**much appreciated comments**

…….. and I’ll begin with a neighbor who, in response to my book’s assertion that gaming and media hosts are multi-tasking your computer while it is used for your pleasure, asked: ‘Why should we worry if our kids play games allowing the service provider to use the computer for other purposes while the game is going’, (left unsaid) ‘including, but not limited to, implanting sales generating and promotional cookies, use in the production of cyber-cash aka bitcoin among other WWW.com interests, such as in a slave server to manipulate the stock market, or flood the political arena with opinion.’

In response, I’d say: it is tantamount to letting your 2 year-old drive your car.

There was a class action law suit against MacDonald’s for their use of a playground to attract the children who in turn would pester their parents to go to that restaurant. In that case the possibility of an accident swayed the legislation and the restaurant no longer has the playground feature.

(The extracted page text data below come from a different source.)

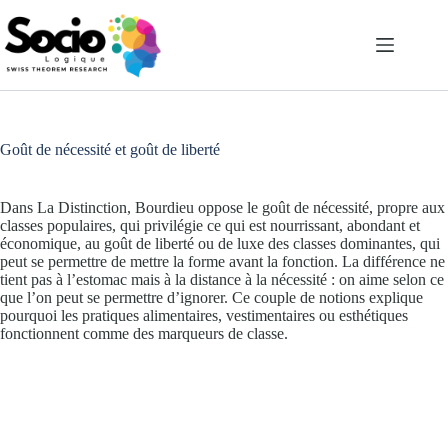
Passer
au
contenu
Goût de nécessité et goût de liberté
Dans La Distinction, Bourdieu oppose le goût de nécessité, propre aux
classes populaires, qui privilégie ce qui est nourrissant, abondant et
économique, au goût de liberté ou de luxe des classes dominantes, qui
peut se permettre de mettre la forme avant la fonction. La différence ne
tient pas à l’estomac mais à la distance à la nécessité : on aime selon ce
que l’on peut se permettre d’ignorer. Ce couple de notions explique
pourquoi les pratiques alimentaires, vestimentaires ou esthétiques
fonctionnent comme des marqueurs de classe.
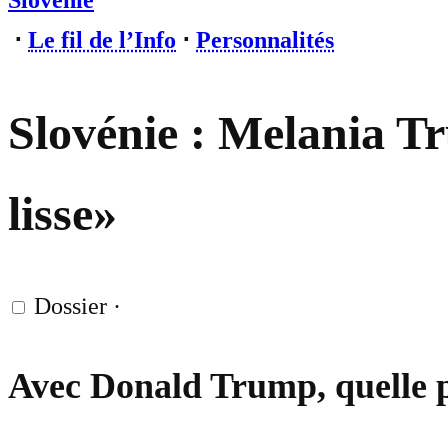
Slovénie
⋅
Le fil de l’Info
⋅
Personnalités
Slovénie : Melania Tr
lisse»
Dossier
·
Avec Donald Trump, quelle p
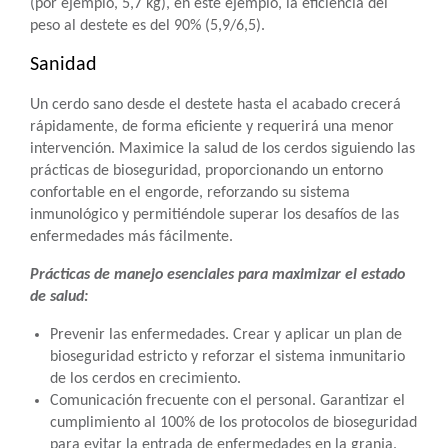
(por ejemplo, 5,7 kg), en este ejemplo, la eficiencia del
peso al destete es del 90% (5,9/6,5).
Sanidad
Un cerdo sano desde el destete hasta el acabado crecerá
rápidamente, de forma eficiente y requerirá una menor
intervención. Maximice la salud de los cerdos siguiendo las
prácticas de bioseguridad, proporcionando un entorno
confortable en el engorde, reforzando su sistema
inmunológico y permitiéndole superar los desafíos de las
enfermedades más fácilmente.
Prácticas de manejo esenciales para maximizar el estado
de salud:
Prevenir las enfermedades. Crear y aplicar un plan de
bioseguridad estricto y reforzar el sistema inmunitario
de los cerdos en crecimiento.
Comunicación frecuente con el personal. Garantizar el
cumplimiento al 100% de los protocolos de bioseguridad
para evitar la entrada de enfermedades en la granja.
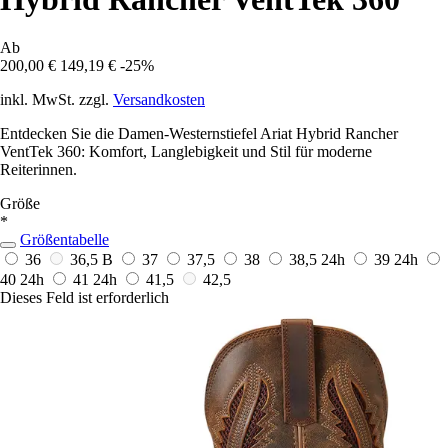
Ab
200,00 €
149,19 €
-25%
inkl. MwSt. zzgl.
Versandkosten
Entdecken Sie die Damen-Westernstiefel Ariat Hybrid Rancher
VentTek 360: Komfort, Langlebigkeit und Stil für moderne
Reiterinnen.
Größe
*
Größentabelle
36
36,5 B
37
37,5
38
38,5
24h
39
24h
40
24h
41
24h
41,5
42,5
Dieses Feld ist erforderlich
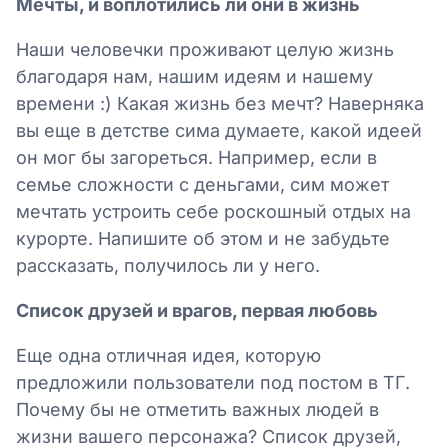
Мечты, и воплотились ли они в жизнь
Наши человечки проживают целую жизнь
благодаря нам, нашим идеям и нашему
времени :) Какая жизнь без мечт? Наверняка
вы еще в детстве сима думаете, какой идеей
он мог бы загореться. Например, если в
семье сложности с деньгами, сим может
мечтать устроить себе роскошный отдых на
курорте. Напишите об этом и не забудьте
рассказать, получилось ли у него.
Список друзей и врагов, первая любовь
Еще одна отличная идея, которую
предложили пользователи под постом в ТГ.
Почему бы не отметить важных людей в
жизни вашего персонажа? Список друзей,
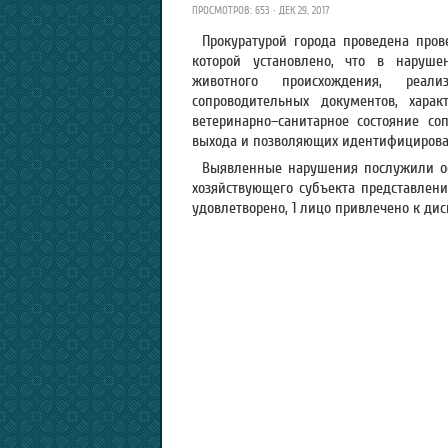
ПРОСМОТРОВ: 653 · ДЕК 29, 2017
Прокуратурой города проведена пров
которой установлено, что в наруше
животного происхождения, реал
сопроводительных документов, харак
ветеринарно–санитарное состояние соп
выхода и позволяющих идентифицироват
Выявленные нарушения послужили ос
хозяйствующего субъекта представлени
удовлетворено, 1 лицо привлечено к ди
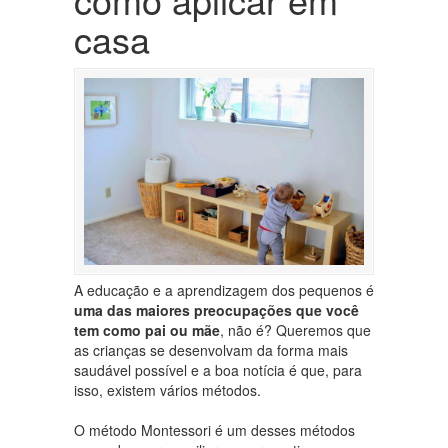
casa
A educação e a aprendizagem dos pequenos é
uma das maiores preocupações que você
tem como pai ou mãe
, não é? Queremos que
as crianças se desenvolvam da forma mais
saudável possível e a boa notícia é que, para
isso, existem vários métodos.
O método Montessori é um desses métodos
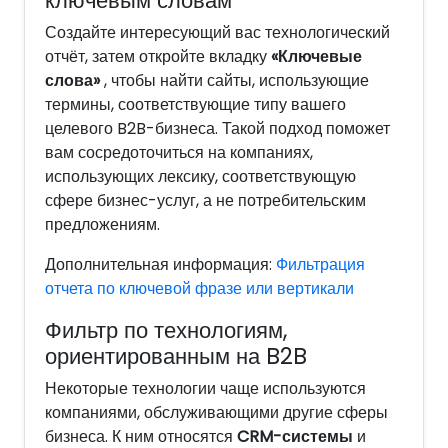
Создайте интересующий вас технологический
отчёт, затем откройте вкладку
«Ключевые
слова»
, чтобы найти сайты, использующие
термины, соответствующие типу вашего
целевого B2B-бизнеса. Такой подход поможет
вам сосредоточиться на компаниях,
использующих лексику, соответствующую
сфере бизнес-услуг, а не потребительским
предложениям.
Дополнительная информация:
Фильтрация
отчета по ключевой фразе или вертикали
Фильтр по технологиям,
ориентированным на B2B
Некоторые технологии чаще используются
компаниями, обслуживающими другие сферы
бизнеса. К ним относятся
CRM-системы
и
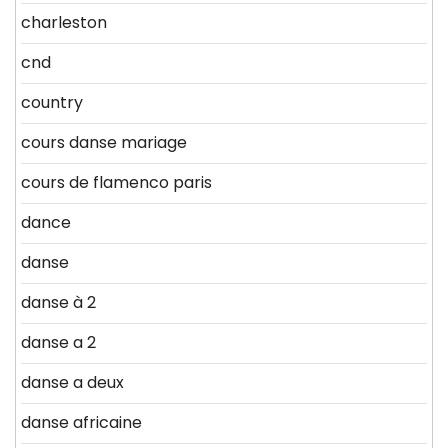
charleston
cnd
country
cours danse mariage
cours de flamenco paris
dance
danse
danse à 2
danse a 2
danse a deux
danse africaine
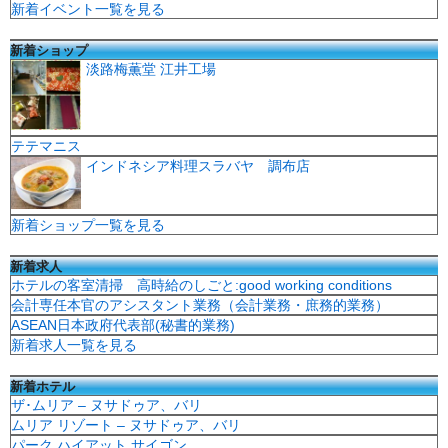
新着イベント一覧を見る
新着ショップ
淡路梅薫堂 江井工場
テテマニス
インドネシア料理スラバヤ 調布店
新着ショップ一覧を見る
新着求人
ホテルの客室清掃 高時給のしごと:good working conditions
会計専任本官のアシスタント業務（会計業務・庶務的業務）
ASEAN日本政府代表部(秘書的業務)
新着求人一覧を見る
新着ホテル
ザ･ムリア – ヌサドゥア、バリ
ムリア リゾート – ヌサドゥア、バリ
パーク ハイアット サイゴン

The same type of loss of parental control will likely occur (and in a more perverse and subversive way)  if we allow social media to present attractions which take our young into another realm and use their under developed emotive forces to hold their attention and the computer they are using in sync with the providers ulterior motives. I would think this has the potential to undermine the conservation of developmental energies at all levels. Certainly investigation into the source of the media streaming should be employed and the content appraised. but there are other more subversive psychological issues at stake – it becomes ritualistic and addictive in it’s neurotransmitter stimulation. the rewards are formidable to a young mind, and can produce unwarranted neurological and emotional disparities, let alone habits that will blossom later in life.

This is surely going to be sorely evident as ‘A I’ becomes a common source of entertainment for our youth. Close supervision and limits should be employed in the use of these handy and beneficial (if used prudently) tools for the education and upbringing of the next generations.